The US space organisation NASA shared a stunning photo of a supernova remnant located in a galaxy near Milky Way. Unlike other supernova events, the large cosmic object may have been caused by the violent collision between two stars.
The supernova remnant featured in NASA's photo has been identified as SNR 0509-67.5. It lies within the Large Magellanic Cloud, which is the small neighbouring galaxy of Milky Way. As per NASA, the supernova remnant is located about 160,000 light-years from Earth.
Collision Of Two Stars
SNR 0509-67.5 is classified as a Type 1a supernova, which indicates that it was created by a binary system of two stars orbiting one another.
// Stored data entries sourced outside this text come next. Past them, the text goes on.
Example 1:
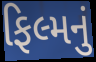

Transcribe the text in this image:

ફિલ્મનું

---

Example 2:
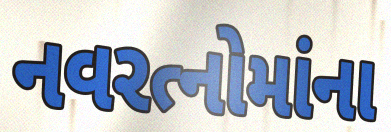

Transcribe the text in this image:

નવરત્નોમાંના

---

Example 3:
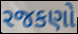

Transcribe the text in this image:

રજકણો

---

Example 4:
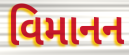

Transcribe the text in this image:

વિમાનન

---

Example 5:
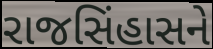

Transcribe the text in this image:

રાજસિંહાસને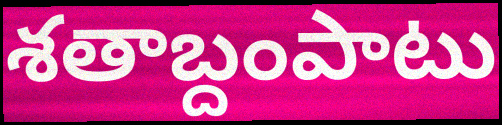
శతాబ్దంపాటుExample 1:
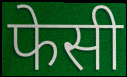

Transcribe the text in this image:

फेसी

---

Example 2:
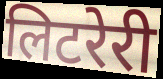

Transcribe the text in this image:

लिटरेरी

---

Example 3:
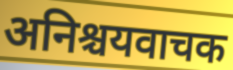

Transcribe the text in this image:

अनिश्चयवाचक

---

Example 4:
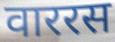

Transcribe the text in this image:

वाररस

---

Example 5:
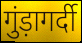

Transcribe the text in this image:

गुंड़ागर्दी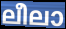
ലീലാ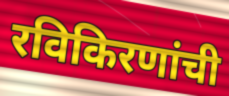
रविकिरणांचीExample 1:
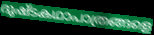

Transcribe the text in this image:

ദുഷ്ടകഥാപാത്രങ്ങളെ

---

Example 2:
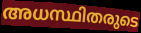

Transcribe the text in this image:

അധസ്ഥിതരുടെ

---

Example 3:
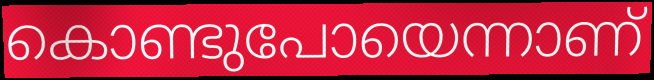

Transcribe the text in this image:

കൊണ്ടുപോയെന്നാണ്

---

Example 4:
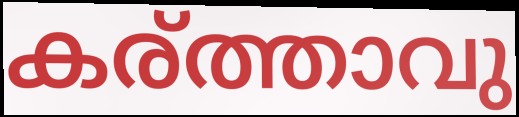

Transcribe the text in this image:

കര്ത്താവു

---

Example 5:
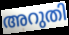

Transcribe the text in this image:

അറുതിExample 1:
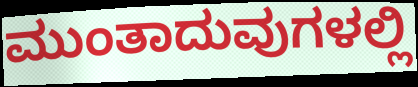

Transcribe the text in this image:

ಮುಂತಾದುವುಗಳಲ್ಲಿ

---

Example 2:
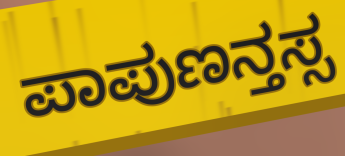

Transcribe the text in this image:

ಪಾಪುಣನ್ತಸ್ಸ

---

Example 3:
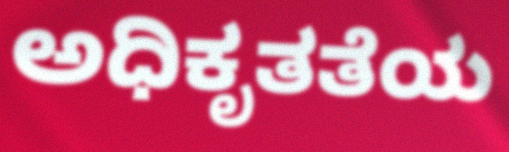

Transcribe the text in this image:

ಅಧಿಕೃತತೆಯ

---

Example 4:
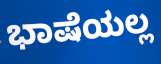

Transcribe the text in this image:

ಭಾಷೆಯಲ್ಲ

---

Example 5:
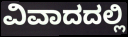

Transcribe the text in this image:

ವಿವಾದದಲ್ಲಿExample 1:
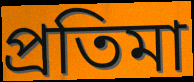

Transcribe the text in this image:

প্ৰতিমা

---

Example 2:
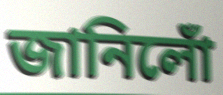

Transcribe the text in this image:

জানিলোঁ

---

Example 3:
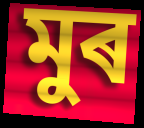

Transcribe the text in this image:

মুৰ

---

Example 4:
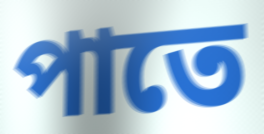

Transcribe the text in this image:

পাতে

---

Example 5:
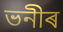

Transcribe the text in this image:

ভনীৰ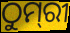
ଠୁମ୍‌ରୀ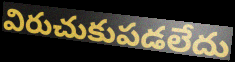
విరుచుకుపడలేదుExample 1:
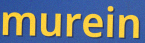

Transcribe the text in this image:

murein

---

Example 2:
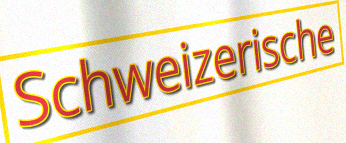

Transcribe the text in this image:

Schweizerische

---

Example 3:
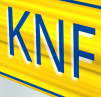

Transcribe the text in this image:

KNF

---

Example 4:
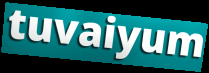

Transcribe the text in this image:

tuvaiyum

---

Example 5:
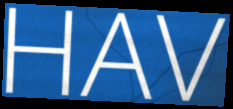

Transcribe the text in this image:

HAV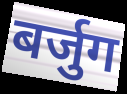
बर्जुगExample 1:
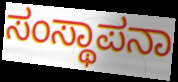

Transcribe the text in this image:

ಸಂಸ್ಥಾಪನಾ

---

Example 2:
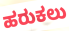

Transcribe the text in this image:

ಹರುಕಲು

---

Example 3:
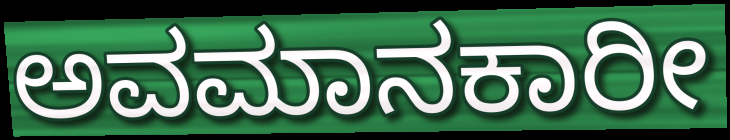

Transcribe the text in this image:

ಅವಮಾನಕಾರೀ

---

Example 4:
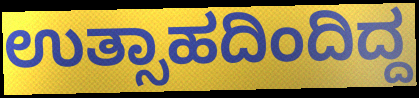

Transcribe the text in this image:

ಉತ್ಸಾಹದಿಂದಿದ್ದ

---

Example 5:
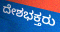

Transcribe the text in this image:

ದೇಶಭಕ್ತರು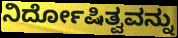
ನಿರ್ದೋಷಿತ್ವವನ್ನುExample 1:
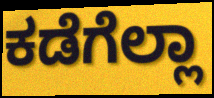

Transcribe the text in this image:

ಕಡೆಗೆಲ್ಲಾ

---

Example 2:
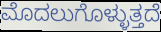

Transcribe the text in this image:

ಮೊದಲುಗೊಳ್ಳುತ್ತದೆ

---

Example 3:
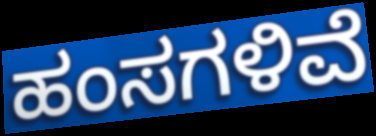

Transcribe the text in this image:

ಹಂಸಗಳಿವೆ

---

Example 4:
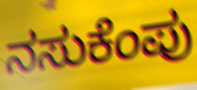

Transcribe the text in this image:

ನಸುಕೆಂಪು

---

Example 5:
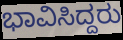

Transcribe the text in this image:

ಭಾವಿಸಿದ್ದರುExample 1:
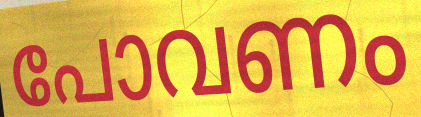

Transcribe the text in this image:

പോവണം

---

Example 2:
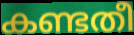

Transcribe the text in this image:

കണ്ടതീ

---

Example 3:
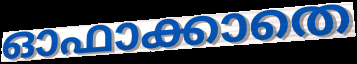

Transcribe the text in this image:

ഓഫാക്കാതെ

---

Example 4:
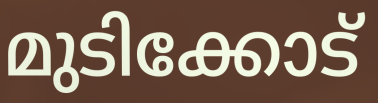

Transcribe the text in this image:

മുടിക്കോട്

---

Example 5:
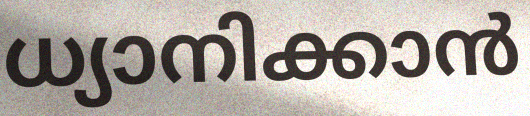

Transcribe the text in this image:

ധ്യാനിക്കാൻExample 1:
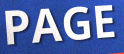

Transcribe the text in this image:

PAGE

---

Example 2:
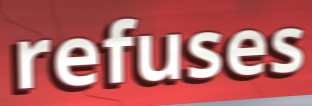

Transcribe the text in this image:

refuses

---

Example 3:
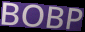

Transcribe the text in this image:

BOBP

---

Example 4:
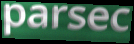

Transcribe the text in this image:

parsec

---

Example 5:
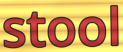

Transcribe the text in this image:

stool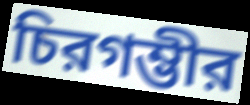
চিরগম্ভীর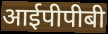
आईपीपीबी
NASA noted that one of these stars, which is a white dwarf, may have self-destructed after absorbing the cosmic materials of its companion star. Another theory suggests that as these two stars orbited one another, they eventually collided and caused a massive explosion which resulted in a supernova.
"One explanation is that a white dwarf self-destructs after using its gravity to steal material from a nearby star, causing it to become unstable under the extra bulk and explode," NASA explained. "Another idea is that the detonation happens when two white dwarfs collide, destroying both objects."
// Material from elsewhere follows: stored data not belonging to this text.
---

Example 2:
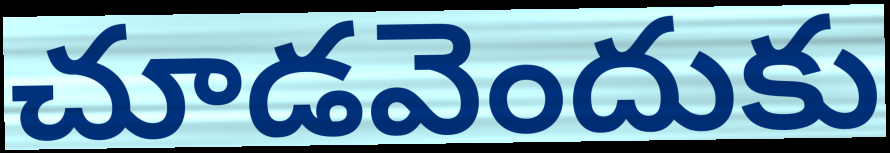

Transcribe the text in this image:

చూడవెందుకు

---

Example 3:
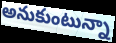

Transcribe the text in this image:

అనుకుంటున్నా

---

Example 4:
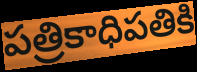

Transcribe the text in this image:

పత్రికాధిపతికి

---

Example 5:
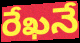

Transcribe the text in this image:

రేఖనే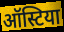
ऑस्टिया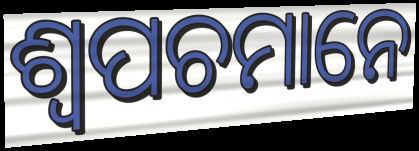
ଶ୍ୱପଚମାନେ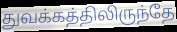
துவக்கத்திலிருந்தேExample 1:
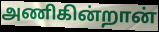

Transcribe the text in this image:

அணிகின்றான்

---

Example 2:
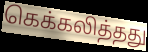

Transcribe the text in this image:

கெக்கலித்தது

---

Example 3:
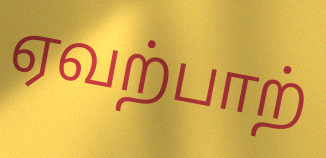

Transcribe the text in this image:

ஏவற்பாற்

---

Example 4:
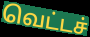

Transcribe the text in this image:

வெட்டச்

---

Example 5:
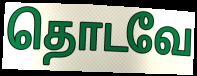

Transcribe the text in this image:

தொடவேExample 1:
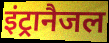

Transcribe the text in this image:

इंट्रानैजल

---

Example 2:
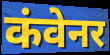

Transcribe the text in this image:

कंवेनर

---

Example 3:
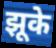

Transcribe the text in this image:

झूके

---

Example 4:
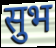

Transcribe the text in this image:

सुभ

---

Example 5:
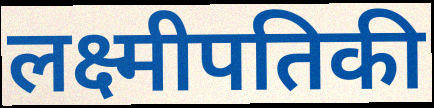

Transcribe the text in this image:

लक्ष्मीपतिकी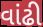
વાંઢી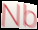
NbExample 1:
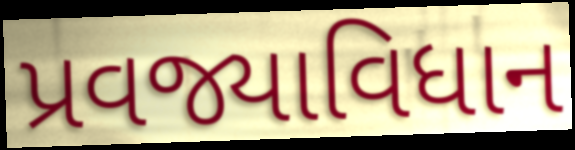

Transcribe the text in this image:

પ્રવજ્યાવિધાન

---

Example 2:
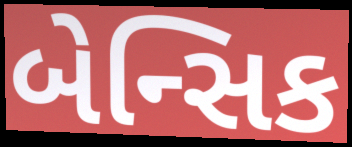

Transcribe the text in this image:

બેન્સિક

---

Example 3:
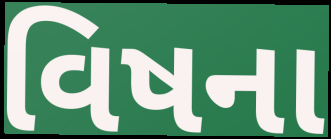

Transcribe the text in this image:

વિષના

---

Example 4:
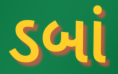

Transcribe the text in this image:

ડબાં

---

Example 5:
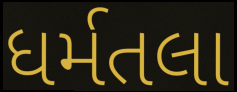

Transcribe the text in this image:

ધર્મતલા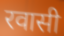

The Supernova Remnant's Expansion
Although NASA stated that the explosion or collision took place about 400 years ago, the supernova remnant is still growing. According to the agency, the cosmic object's expansion is characterized by the crimson-coloured sphere. The expansion of this sphere is being pushed by the blast wave generated by the initial explosion.
Currently, SNR 0509-67.5 is about 23 light-years wide. Its expansion is moving at a rate of more than 11 million miles per hour. Near the upper-left portion of the supernova remnant are ripples in the expanding gas sphere. NASA explained that these ripples were caused by the ejection of uneven cosmic debris following the supernova event.